Given text:
## begin
13 August 2015

Yes, Orioles Should Keep Jason Garcia In The Bullpen

This past Sunday, the Orioles found themselves with a choice between extreme lefty specialist Brian Matusz or Jason Garcia in the bottom of the 11th with one man on and two outs.  The next three batters were Mike Trout, Albert Pujols, and David Murphy.  Buck decided to push the winning run to third by intentionally walking both Trout and Pujols for Matusz to face the left handed Murphy.  It was basically a one in four shot of getting out of the inning, which I would argue was the best scenario for Matusz and it was likely a better situation than having Garcia face Trout or Pujols.  It did not work out, Murphy hit a long season and the Orioles fell to the Angels.  In response, there was a lament for Tommy Hunter.

This past Wednesday, another game went into extra innings.  Such affairs generally tax a bullpen.  It surely did not help that Tillman was chased in the third and the bullpen had to keep it together.  In the end, the Orioles relied on MehFarland with Darren O'Day in reserve.  Garcia apparently was not an option, which is understandable given that it was a high leverage situation.  At this point, one might argue that not much is great down in Norfolk to replace Garcia with Chaz Roe down and Mychal Givens up, but someone like Oliver Drake (recently voted by players and managers as the best reliever in the International League) should be able to be passable.
## end
What you are asked to do: Copy out the entire post on the Orioles bullpen, word for word and line for line. The material that comes next plays no part here.

Data entries:
## begin
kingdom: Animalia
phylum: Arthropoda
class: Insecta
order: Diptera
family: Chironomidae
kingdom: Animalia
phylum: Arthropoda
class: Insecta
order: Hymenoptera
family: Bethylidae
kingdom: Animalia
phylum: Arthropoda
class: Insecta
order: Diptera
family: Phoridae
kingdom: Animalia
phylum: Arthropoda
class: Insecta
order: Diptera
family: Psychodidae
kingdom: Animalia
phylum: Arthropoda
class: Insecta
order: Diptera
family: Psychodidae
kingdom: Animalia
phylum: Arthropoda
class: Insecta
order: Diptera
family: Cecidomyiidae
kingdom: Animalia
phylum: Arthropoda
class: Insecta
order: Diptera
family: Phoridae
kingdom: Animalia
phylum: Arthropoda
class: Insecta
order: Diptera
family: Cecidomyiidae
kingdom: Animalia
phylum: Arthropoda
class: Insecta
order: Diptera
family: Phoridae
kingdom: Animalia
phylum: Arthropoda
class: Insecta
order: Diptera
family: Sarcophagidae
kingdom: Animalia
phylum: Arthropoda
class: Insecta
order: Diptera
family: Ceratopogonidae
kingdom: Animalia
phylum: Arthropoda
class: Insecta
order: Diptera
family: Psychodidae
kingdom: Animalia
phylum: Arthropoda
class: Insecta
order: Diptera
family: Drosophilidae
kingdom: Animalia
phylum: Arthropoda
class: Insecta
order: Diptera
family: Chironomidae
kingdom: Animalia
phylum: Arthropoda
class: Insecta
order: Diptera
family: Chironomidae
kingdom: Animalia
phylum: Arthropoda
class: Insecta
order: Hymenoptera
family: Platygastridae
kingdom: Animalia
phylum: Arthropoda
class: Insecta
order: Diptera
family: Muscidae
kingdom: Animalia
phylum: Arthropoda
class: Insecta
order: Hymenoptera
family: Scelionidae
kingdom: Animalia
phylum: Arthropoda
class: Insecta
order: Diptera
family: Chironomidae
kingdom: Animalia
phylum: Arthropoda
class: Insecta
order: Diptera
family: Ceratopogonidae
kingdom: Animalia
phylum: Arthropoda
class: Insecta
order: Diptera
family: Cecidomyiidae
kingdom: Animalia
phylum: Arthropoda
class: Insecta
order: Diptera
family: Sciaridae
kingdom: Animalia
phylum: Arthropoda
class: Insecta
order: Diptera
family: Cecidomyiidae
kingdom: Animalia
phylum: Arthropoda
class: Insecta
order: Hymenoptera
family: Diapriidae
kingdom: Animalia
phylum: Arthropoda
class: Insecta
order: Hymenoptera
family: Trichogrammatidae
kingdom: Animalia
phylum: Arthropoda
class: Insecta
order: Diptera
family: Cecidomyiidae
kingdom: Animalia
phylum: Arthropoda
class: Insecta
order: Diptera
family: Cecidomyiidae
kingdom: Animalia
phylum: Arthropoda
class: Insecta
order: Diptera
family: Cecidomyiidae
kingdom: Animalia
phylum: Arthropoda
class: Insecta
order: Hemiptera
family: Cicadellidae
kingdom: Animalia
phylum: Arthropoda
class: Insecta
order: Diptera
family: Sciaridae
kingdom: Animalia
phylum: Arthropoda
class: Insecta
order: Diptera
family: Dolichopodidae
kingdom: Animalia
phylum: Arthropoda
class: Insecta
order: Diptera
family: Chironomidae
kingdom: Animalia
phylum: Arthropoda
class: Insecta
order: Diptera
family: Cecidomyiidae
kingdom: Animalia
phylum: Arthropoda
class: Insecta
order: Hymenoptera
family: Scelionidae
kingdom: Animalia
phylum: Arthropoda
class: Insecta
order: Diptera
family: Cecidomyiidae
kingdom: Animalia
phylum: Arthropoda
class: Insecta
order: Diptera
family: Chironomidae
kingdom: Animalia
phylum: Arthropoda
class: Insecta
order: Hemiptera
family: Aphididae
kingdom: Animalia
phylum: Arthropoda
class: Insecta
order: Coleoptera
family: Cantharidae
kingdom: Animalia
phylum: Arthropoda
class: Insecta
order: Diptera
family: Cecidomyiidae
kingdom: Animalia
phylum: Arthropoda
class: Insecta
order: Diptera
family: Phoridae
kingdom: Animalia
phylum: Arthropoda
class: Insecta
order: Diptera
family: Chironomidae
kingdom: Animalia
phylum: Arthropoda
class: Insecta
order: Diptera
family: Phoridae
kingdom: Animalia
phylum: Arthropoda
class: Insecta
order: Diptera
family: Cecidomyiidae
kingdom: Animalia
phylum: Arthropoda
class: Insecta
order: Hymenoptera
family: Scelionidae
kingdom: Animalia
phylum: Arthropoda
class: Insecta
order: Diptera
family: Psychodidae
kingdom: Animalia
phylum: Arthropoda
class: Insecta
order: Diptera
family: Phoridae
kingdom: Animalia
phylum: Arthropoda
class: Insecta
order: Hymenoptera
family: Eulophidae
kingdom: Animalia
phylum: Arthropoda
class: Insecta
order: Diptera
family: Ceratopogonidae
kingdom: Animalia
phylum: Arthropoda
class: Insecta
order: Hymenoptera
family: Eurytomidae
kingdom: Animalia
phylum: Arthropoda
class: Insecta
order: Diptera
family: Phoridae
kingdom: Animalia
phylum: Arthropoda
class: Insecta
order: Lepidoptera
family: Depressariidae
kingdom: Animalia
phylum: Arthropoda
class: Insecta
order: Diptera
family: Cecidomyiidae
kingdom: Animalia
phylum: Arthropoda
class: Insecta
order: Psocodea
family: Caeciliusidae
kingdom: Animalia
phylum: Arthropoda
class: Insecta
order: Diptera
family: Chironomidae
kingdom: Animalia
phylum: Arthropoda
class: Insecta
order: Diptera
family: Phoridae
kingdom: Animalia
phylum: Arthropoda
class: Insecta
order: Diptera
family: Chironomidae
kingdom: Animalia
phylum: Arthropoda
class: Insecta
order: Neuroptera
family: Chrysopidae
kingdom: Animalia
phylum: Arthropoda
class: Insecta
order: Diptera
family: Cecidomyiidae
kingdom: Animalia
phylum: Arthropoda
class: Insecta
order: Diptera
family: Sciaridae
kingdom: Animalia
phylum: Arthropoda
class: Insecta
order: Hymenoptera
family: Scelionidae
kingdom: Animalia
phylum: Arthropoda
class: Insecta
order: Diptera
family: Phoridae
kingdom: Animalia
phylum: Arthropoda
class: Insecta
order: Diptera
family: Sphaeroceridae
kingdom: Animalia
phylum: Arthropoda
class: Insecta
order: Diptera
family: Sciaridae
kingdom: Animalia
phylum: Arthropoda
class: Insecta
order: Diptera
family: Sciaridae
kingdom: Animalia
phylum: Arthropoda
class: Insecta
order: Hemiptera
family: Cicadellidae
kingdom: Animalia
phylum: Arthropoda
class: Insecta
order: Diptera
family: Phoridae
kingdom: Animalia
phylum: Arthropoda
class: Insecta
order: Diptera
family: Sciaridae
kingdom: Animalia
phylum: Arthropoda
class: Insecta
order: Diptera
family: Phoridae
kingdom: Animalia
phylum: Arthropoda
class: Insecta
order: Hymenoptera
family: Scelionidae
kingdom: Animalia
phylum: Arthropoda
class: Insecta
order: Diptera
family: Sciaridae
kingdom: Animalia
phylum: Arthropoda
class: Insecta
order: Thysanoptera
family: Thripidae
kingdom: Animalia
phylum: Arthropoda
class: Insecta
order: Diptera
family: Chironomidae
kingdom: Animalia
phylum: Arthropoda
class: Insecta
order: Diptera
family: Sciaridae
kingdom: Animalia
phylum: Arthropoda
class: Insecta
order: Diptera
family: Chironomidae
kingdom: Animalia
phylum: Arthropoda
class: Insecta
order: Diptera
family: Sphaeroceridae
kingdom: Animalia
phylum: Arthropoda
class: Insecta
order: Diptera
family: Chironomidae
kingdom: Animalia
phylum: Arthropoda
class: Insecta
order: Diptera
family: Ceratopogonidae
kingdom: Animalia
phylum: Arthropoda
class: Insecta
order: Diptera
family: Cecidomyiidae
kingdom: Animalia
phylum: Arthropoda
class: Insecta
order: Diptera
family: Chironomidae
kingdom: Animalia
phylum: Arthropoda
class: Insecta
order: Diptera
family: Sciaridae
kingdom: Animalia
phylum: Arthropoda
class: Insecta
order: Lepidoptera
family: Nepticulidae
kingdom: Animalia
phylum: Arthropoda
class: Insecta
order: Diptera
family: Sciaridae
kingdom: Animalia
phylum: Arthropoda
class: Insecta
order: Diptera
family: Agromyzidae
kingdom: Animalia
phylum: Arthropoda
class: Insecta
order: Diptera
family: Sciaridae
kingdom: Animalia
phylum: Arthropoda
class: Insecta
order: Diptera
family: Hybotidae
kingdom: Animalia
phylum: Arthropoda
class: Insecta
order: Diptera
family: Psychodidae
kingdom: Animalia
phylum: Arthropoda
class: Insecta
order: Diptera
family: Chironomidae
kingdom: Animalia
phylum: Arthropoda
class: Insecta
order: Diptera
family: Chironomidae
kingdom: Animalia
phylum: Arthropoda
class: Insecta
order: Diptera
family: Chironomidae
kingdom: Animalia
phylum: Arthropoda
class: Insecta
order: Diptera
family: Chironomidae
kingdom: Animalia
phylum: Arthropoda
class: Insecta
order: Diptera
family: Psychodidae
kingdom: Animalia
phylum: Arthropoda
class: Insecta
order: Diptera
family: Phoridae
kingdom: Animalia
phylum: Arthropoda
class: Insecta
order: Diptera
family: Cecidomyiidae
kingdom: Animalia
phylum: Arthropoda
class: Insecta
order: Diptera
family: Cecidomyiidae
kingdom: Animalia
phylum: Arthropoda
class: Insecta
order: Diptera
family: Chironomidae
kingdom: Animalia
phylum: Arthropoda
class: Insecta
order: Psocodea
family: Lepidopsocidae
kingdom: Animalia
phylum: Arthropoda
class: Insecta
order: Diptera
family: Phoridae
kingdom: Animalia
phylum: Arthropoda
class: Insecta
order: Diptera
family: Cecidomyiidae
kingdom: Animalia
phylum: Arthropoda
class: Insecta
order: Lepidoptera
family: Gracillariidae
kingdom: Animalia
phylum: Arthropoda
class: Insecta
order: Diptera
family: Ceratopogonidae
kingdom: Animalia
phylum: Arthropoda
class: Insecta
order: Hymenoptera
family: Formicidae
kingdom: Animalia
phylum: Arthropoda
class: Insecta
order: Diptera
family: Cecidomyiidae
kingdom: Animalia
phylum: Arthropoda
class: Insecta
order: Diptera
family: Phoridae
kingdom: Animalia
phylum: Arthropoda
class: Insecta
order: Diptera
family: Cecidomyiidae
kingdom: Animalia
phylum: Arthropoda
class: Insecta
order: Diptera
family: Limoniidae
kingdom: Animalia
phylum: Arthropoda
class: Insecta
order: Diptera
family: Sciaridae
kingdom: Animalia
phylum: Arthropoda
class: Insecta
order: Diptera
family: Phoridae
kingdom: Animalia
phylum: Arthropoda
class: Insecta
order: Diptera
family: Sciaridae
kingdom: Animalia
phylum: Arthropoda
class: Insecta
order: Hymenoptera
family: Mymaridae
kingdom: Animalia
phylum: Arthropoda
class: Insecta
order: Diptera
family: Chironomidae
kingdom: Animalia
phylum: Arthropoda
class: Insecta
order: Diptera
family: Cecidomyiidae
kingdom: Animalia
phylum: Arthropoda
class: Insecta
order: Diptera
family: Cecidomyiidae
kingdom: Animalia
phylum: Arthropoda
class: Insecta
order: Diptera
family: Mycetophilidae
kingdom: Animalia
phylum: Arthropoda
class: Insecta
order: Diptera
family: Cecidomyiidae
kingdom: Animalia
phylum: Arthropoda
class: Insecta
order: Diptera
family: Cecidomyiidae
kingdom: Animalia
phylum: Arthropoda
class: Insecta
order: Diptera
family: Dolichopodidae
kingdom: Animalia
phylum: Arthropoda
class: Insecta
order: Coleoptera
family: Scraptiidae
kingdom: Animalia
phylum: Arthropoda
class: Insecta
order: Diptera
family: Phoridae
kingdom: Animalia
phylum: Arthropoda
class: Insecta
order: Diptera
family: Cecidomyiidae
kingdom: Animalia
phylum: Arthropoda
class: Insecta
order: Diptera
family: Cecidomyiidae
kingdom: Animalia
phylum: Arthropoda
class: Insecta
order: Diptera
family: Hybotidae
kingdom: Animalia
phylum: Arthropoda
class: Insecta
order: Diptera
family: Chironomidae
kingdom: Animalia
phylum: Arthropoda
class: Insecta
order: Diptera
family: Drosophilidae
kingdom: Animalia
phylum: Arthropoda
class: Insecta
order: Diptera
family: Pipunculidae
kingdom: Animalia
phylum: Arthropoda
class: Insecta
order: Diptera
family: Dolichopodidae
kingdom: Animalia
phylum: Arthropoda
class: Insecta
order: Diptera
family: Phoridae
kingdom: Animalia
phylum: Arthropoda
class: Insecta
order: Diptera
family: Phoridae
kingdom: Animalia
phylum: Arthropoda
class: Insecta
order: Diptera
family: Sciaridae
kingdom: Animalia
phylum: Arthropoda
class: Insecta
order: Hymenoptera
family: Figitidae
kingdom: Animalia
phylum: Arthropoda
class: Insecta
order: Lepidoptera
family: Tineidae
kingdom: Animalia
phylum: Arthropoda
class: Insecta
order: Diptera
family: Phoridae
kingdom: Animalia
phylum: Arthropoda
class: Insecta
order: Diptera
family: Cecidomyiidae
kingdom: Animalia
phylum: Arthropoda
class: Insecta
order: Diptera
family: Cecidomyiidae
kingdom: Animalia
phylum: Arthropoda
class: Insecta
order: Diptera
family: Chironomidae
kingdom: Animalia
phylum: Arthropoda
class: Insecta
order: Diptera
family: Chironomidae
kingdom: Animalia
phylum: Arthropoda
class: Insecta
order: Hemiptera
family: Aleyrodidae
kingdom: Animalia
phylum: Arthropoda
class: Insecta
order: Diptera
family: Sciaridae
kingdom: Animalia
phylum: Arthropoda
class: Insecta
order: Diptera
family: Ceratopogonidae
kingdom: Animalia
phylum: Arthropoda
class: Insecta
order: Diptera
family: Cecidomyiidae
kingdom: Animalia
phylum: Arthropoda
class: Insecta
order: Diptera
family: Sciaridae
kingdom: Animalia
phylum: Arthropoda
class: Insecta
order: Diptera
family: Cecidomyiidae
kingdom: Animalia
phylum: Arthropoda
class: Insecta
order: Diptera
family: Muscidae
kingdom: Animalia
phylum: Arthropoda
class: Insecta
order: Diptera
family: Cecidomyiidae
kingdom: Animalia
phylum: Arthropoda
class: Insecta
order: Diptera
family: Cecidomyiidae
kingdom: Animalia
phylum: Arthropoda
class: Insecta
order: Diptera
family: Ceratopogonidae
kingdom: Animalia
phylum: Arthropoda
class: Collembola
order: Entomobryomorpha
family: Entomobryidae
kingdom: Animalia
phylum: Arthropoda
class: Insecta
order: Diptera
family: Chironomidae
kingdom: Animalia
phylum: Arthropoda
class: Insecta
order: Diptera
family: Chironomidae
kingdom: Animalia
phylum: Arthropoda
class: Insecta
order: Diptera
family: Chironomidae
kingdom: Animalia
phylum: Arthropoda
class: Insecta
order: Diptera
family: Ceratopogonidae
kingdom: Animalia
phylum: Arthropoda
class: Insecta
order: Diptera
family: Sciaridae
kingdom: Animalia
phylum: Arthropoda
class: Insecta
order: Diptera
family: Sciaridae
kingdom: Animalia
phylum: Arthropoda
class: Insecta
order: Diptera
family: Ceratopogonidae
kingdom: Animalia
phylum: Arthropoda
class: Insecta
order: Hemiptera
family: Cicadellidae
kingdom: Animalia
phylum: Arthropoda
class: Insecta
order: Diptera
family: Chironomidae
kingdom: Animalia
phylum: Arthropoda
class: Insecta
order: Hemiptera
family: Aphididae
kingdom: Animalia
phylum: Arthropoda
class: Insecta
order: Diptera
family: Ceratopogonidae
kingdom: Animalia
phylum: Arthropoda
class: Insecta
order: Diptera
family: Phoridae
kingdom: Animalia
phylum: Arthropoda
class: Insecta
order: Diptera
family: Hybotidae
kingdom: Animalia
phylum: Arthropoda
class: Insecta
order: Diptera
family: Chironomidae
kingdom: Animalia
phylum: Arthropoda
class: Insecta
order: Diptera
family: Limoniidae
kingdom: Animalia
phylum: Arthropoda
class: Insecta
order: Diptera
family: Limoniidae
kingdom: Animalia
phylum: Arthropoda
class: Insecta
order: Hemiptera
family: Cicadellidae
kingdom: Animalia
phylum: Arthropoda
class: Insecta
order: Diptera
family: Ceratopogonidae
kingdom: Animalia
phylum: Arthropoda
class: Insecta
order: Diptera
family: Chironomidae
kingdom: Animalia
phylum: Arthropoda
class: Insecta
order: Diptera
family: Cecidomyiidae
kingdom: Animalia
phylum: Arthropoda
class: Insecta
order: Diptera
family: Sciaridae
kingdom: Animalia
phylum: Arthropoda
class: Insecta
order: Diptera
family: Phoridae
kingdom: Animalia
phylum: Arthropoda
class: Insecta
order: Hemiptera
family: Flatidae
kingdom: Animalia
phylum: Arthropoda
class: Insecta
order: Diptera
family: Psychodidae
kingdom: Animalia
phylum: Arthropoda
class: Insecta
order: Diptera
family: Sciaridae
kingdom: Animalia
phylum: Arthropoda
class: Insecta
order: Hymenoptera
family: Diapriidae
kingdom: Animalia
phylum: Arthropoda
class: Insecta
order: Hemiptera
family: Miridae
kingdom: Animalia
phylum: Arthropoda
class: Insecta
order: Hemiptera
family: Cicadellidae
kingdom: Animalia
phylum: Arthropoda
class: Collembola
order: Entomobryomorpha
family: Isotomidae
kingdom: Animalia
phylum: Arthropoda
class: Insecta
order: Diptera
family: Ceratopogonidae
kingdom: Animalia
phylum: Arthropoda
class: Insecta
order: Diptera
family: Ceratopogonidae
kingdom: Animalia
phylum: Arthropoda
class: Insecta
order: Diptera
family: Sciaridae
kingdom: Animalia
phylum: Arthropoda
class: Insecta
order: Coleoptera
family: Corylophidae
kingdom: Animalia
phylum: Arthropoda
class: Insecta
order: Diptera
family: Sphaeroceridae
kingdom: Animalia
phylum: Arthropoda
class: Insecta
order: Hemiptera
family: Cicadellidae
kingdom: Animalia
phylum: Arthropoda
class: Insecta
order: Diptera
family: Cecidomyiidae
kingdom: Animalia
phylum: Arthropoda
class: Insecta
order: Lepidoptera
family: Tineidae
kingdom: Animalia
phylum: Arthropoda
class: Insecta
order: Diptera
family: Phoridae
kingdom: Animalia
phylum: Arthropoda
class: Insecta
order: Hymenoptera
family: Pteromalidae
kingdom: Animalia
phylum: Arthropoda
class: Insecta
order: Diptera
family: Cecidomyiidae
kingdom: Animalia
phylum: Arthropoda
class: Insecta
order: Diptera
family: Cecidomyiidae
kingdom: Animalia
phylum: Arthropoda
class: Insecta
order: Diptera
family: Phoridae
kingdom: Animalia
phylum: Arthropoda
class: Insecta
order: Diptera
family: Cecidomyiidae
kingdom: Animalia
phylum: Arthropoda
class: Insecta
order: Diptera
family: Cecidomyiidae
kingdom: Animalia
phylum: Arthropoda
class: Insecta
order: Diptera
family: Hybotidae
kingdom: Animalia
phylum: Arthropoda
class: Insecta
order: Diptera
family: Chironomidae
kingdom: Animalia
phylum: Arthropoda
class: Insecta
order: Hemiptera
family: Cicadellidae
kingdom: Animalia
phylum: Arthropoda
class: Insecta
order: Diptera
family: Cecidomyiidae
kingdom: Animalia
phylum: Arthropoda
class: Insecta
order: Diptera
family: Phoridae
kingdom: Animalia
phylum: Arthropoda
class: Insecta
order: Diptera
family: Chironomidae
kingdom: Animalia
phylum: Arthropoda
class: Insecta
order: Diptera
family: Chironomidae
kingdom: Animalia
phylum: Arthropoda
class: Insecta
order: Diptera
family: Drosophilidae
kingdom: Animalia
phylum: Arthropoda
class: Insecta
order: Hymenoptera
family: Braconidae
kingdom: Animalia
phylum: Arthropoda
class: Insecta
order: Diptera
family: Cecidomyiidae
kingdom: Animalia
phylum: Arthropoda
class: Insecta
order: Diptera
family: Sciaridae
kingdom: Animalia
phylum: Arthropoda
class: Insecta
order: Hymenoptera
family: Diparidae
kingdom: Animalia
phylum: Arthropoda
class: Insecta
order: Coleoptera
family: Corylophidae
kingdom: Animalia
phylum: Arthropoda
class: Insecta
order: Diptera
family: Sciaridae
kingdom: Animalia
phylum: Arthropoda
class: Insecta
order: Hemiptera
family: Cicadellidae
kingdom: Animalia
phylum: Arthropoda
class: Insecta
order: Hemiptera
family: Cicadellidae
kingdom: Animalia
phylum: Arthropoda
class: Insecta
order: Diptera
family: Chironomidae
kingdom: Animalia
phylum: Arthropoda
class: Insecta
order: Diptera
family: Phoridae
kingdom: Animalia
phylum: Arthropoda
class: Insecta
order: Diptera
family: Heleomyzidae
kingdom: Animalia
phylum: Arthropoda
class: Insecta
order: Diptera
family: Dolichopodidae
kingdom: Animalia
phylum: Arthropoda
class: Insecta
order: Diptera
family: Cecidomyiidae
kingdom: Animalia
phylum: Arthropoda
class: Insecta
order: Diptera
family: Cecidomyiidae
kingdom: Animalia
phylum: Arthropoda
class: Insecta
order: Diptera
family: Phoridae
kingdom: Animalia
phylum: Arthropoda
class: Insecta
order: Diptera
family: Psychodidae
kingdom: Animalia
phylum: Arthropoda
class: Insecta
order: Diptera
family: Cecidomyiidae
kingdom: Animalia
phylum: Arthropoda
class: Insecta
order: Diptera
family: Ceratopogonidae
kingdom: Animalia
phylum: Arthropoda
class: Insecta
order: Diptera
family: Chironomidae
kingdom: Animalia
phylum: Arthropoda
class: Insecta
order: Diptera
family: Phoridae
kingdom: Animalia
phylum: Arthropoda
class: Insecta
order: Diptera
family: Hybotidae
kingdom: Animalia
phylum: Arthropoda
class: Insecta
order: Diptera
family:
## end
Exercise answer:
13 August 2015

Yes, Orioles Should Keep Jason Garcia In The Bullpen

This past Sunday, the Orioles found themselves with a choice between extreme lefty specialist Brian Matusz or Jason Garcia in the bottom of the 11th with one man on and two outs.  The next three batters were Mike Trout, Albert Pujols, and David Murphy.  Buck decided to push the winning run to third by intentionally walking both Trout and Pujols for Matusz to face the left handed Murphy.  It was basically a one in four shot of getting out of the inning, which I would argue was the best scenario for Matusz and it was likely a better situation than having Garcia face Trout or Pujols.  It did not work out, Murphy hit a long season and the Orioles fell to the Angels.  In response, there was a lament for Tommy Hunter.

This past Wednesday, another game went into extra innings.  Such affairs generally tax a bullpen.  It surely did not help that Tillman was chased in the third and the bullpen had to keep it together.  In the end, the Orioles relied on MehFarland with Darren O'Day in reserve.  Garcia apparently was not an option, which is understandable given that it was a high leverage situation.  At this point, one might argue that not much is great down in Norfolk to replace Garcia with Chaz Roe down and Mychal Givens up, but someone like Oliver Drake (recently voted by players and managers as the best reliever in the International League) should be able to be passable.